Il est important de répéter que pour que nous puissions dire qu’il y ait eu un changement il faut que les données soient liées. Qu’il s’agisse d’une zone géographique, d’un groupe d’intervenants ou encore de la tenue de soirée de madame, tout changement implique qu’il y a eu variation de l’état d’une entité entre deux instances de mesure. Si les données ne sont pas liées, temporellement et géographiquement dans notre cas, il convient d’utiliser différence plutôt que changement.

Nous voyons que c’est de l’analyse des résultats de la classification du contenu conceptuel des images que nous vient la possibilité d’effectuer une comparaison de l’occupation du territoire d’une région donnée. Sans cette classification du contenu des images en classes conceptuellement uniformes et mutuellement exclusives il serait essentiellement impossible de comparer les images en fonction de leur composition sémantique.

Donc, avec seulement les images, dépourvues de la signification que nous associons à leur contenu, nous ne pouvons essentiellement rien faire d’un point de vue analytique et descriptif. Ces images ne sont que des séquences de valeurs numériques qui en soi ne nous offrent rien d’utile si nous ne nous attardons pas à les décortiquer et à classifier leur contenu en classes conceptuellement homogènes.
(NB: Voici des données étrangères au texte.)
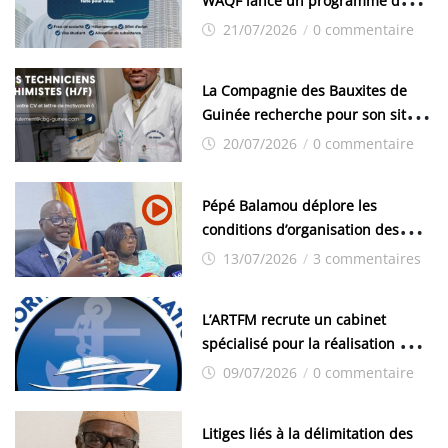
WAQF lance un programme de
bourses pour la Malaisie
21/07/2026
/
0 commentaire
La Compagnie des Bauxites de
Guinée recherche pour son site
de Kamsar des techniciens
20/07/2026
/
0 commentaire
chimistes (H/F)
Pépé Balamou déplore les
conditions d’organisation des
examens nationaux : « Si ce sont
13/07/2026
/
3 commentaires
les élections, on trouve tous les
moyens logistiques »
L’ARTFM recrute un cabinet
spécialisé pour la réalisation des
études techniques
09/07/2026
/
0 commentaire
Litiges liés à la délimitation des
Par contre, une fois la représentation conceptuelle établie, nous pouvons de cette nouvelle représentation réaliser les opérations d’analyse de la variation du contenu conceptuel des images d’une série.

Comme plusieurs combinaisons de données sources peuvent être envisagées pour ce type d’analyse et que chacune d’elles a des particularités qui lui sont propre il faudra en premier lieu reconnaitre et évaluer ces caractéristiques pour être en mesure de choisir la meilleure méthode de comparaison de leur contenu. Nous poursuivons ce chapitre avec l’analyse de ces combinaisons puis nous passerons par la suite à une description de ce que ces combinaisons

impliquent du point de vue du traitement et de l’analyse d’images en vue d’identifier leurs variations et différences de contenu.